▶ _PROMPT_
Count the lines in the material below that contain the string "depth", matching case exactly, and reply with the number alone.
## start DATA LISTING
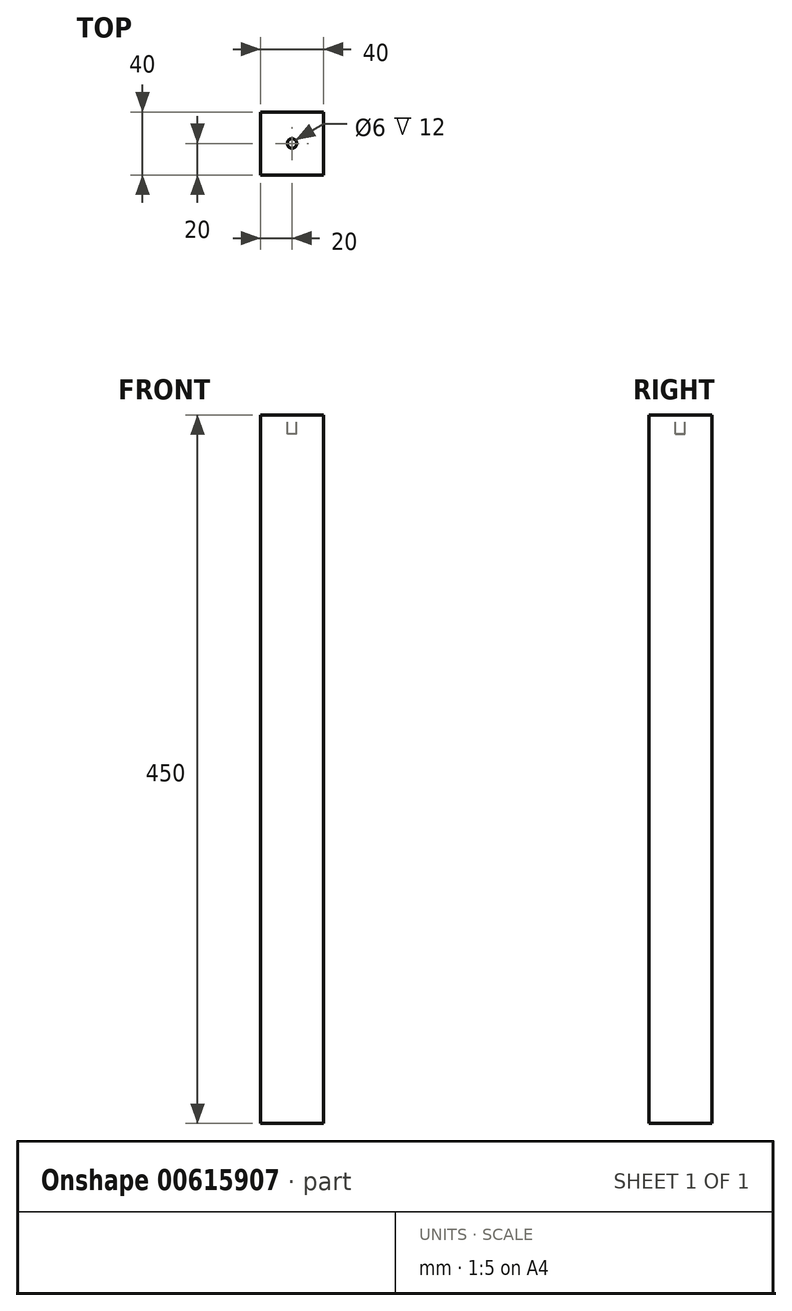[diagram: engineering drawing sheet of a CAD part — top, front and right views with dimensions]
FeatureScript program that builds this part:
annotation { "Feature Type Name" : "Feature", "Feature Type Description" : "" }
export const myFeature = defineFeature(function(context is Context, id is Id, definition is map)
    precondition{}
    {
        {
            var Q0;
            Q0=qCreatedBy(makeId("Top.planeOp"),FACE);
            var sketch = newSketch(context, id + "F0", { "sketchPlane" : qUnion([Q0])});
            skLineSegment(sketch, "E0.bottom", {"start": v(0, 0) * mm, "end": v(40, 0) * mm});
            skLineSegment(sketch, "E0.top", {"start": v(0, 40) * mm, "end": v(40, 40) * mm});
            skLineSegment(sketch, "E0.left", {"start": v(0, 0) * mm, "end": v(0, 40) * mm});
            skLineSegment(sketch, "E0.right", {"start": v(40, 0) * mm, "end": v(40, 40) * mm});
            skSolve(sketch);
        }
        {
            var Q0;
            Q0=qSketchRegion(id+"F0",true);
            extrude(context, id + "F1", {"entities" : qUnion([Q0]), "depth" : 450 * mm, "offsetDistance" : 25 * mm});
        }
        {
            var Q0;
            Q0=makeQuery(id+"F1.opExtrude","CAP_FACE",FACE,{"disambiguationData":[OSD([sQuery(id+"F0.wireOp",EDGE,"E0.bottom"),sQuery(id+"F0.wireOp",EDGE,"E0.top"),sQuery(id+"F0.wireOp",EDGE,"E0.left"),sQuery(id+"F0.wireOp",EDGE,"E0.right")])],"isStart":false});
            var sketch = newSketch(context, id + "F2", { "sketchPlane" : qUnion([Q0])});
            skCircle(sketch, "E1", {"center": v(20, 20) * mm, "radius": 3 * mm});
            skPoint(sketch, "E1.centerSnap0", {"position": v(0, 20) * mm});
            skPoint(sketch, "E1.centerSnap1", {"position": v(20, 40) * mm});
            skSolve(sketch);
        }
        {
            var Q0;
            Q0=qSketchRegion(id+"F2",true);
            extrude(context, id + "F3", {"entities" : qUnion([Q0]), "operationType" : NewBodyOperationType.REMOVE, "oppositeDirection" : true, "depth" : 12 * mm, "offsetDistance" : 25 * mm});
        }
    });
## end DATA LISTING
## start DATA LISTING
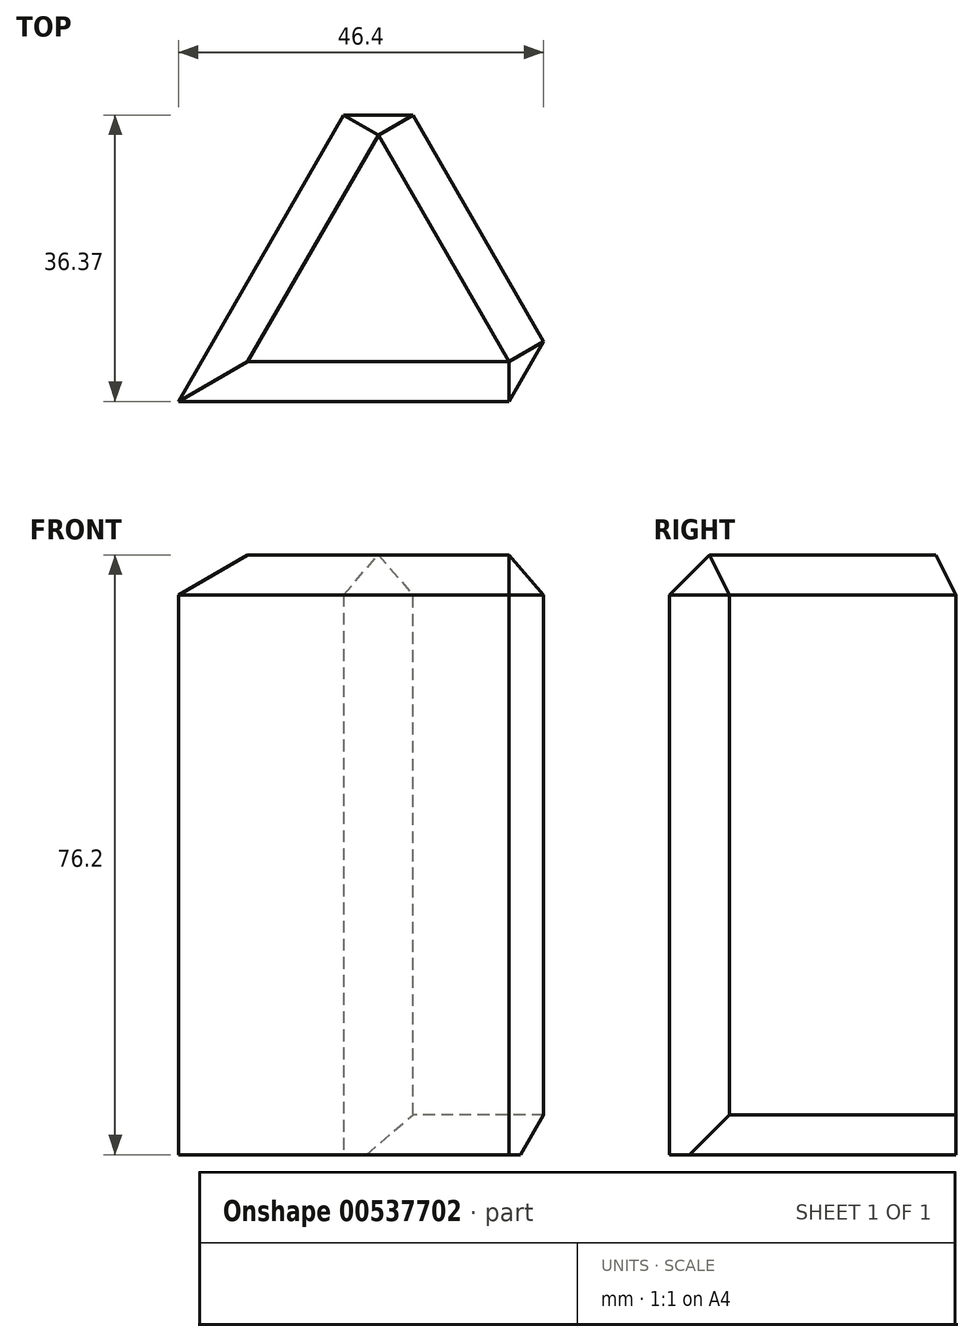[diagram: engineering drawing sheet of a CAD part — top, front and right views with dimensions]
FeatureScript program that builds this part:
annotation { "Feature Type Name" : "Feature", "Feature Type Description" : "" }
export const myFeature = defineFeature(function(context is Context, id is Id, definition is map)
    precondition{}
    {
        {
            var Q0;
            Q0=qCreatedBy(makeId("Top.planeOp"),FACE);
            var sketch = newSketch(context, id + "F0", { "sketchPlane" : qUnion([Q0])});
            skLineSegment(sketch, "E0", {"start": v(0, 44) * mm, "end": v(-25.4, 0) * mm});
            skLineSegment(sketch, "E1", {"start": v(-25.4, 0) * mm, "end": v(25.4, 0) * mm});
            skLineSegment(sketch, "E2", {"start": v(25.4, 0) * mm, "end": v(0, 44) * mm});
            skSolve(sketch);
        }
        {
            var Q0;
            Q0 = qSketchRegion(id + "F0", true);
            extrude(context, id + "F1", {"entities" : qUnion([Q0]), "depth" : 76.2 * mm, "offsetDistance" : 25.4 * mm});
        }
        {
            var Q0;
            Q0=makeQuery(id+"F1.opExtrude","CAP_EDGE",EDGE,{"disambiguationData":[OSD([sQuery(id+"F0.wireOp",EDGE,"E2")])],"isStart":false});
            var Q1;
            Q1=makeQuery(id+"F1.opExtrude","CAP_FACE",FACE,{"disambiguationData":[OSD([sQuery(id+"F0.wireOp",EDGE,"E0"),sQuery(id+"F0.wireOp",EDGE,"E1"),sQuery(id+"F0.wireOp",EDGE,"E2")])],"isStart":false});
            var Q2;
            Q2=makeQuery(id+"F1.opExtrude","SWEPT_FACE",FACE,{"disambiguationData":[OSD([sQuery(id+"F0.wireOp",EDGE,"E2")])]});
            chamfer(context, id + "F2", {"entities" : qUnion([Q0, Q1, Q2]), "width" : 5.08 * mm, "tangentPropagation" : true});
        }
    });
## end DATA LISTING
▶ _RESPONSE BELOW_
3